Transparencia Internacional acaba de publicar un informe titulado “Dinero, política y poder” en Europa” que contiene unas conclusiones no difíciles de intuir. Efectivamente, en el origen y etiología de la aguda y dolorosa crisis que estamos sufriendo,  especialmente en el viejo continente, está esa oscuridad que reina en el proceloso mundo de las íntimas relaciones que existen entre poder político y poder financiero. En este contexto, se debe regular con transparencia la acción de los lobbies así como un sistema operativo, eficaz y real, de control de la financiación de los partidos políticos.

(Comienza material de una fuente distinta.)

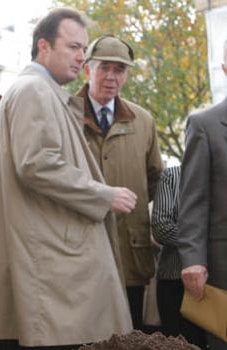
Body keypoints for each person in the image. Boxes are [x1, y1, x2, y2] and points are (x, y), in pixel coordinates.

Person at [0, 8, 135, 349]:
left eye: (82, 48)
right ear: (44, 46)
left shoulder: (41, 90)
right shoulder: (34, 90)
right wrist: (103, 195)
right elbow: (37, 163)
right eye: (73, 46)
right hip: (57, 272)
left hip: (58, 269)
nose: (81, 56)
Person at [77, 35, 163, 330]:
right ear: (87, 69)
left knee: (131, 333)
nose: (112, 77)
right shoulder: (66, 115)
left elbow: (155, 179)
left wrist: (132, 202)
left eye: (120, 70)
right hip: (80, 249)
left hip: (131, 249)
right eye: (104, 68)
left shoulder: (143, 121)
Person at [177, 38, 227, 350]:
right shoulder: (204, 125)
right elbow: (193, 201)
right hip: (224, 267)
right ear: (225, 68)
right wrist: (192, 260)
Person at [151, 166, 206, 348]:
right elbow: (161, 228)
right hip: (176, 283)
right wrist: (205, 243)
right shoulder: (172, 176)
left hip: (219, 285)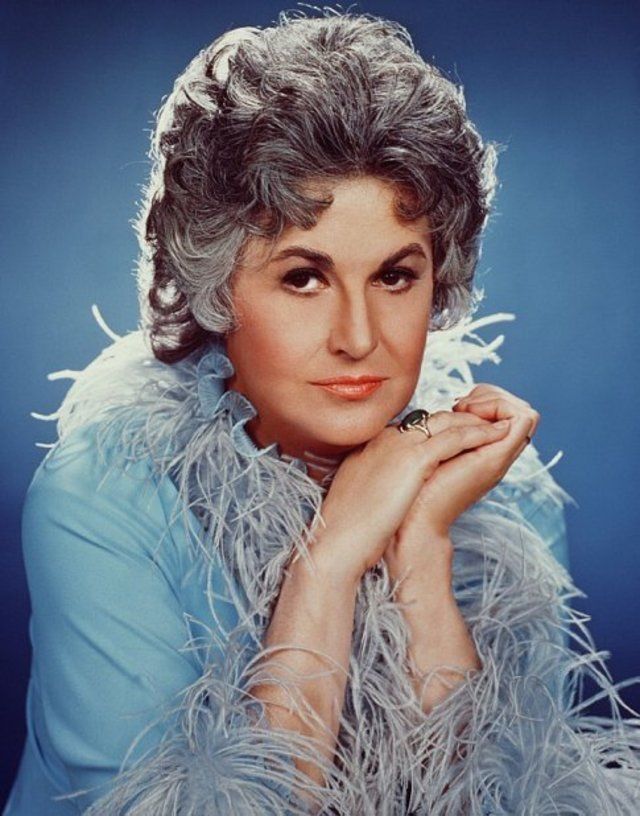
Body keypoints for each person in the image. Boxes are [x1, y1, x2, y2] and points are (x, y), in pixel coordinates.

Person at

En concreto, la ONG especializada en la lucha anticorrupción recomienda a nuestro país más transparencia, un programa anticorrupción, una norma de responsabilidad judicial y un código ético para los parlamentarios. En estos momentos tenemos un proyecto de ley de transparencia que esperemos introduzca más luz y taquígrafos en la acción de los poderes del Estado y disponga de un sistema de control en manos de autoridades independientes. El plan anticorrupción debería confeccionarse sobre la base de una nueva norma de financiación de los partidos políticos y de un régimen jurídico que garantice, hasta dónde sea posible, el principio democrático en la vida interna de estas formaciones. La responsabilidad jurídica de los gestores públicos  ya tiene rango legal desde hace escasas fechas mientras que la responsabilidad jurídica de los jueces y magistrados es un tema que se debería acometer en breve, sobre todo tras lo que está aconteciendo en el seno del consejo general del poder judicial, la institución de gobierno de los jueces, que en España lleva en entredicho demasiado tiempo.
Este informe es el resultado de la primera evaluación global de la capacidad real anticorrupción de más de 300 instituciones nacionales de los 25 Estados miembros de la Unión Europea. Como cabría esperar, las instituciones peor valoradas por los ciudadanos son, por este orden, partidos políticos, empresas y administraciones públicas. Las mejores en este terreno fueron los auditores del Estado, los defensores del pueblo y los organismos públicos encargados de la administración electoral.
El informe refleja que todavía hay muchos gobiernos que no rinden eficazmente cuentas del gasto público y que, esto sí que es muy grave, solo dos países protegen adecuadamente a los denunciantes de las represalias producidas por su acción. Dinamarca, Noruega y Suecia son los Estados mejor protegidos contra la corrupción, pues disponen de  sólidos organismos de control, auditores independientes y sistemas de justicia y de policías confiables y no dependientes de los poderes políticos.
Otros puntos débiles que destaca el informe se refieren a que 12 países no establecen límite alguno a las donaciones a partidos por parte de personas físicas o jurídicas, 17 Estados miembros no disponen de códigos de conducta para los parlamentarios y 11 integrantes de la UE tienen un régimen de divulgación pública de los bienes y actividades de los representantes de la soberanía popular.
En este contexto, como es lógico, la corrupción ha florecido y se ha desarrollado con una gran intensidad. Una corrupción que está en la base de la crisis económica y financiera y que se debe extirpar si es que queremos de verdad que las cosas cambien sustancialmente. Para ello, los dirigentes de los partidos deberían empezar a sentar acuerdos que impidan el control de determinadas instituciones, que fomenten la democracia interna, que reduzcan notablemente el número de asesores y personal de confianza y, sobre todo, que, de una vez  se conviertan en representantes de los electores, no del jefe de filas que digitalmente los colocó magníficamente en una lista electoral. La ciudadanía, con toda razón, empieza a estar decepcionada con estos políticos que tenemos.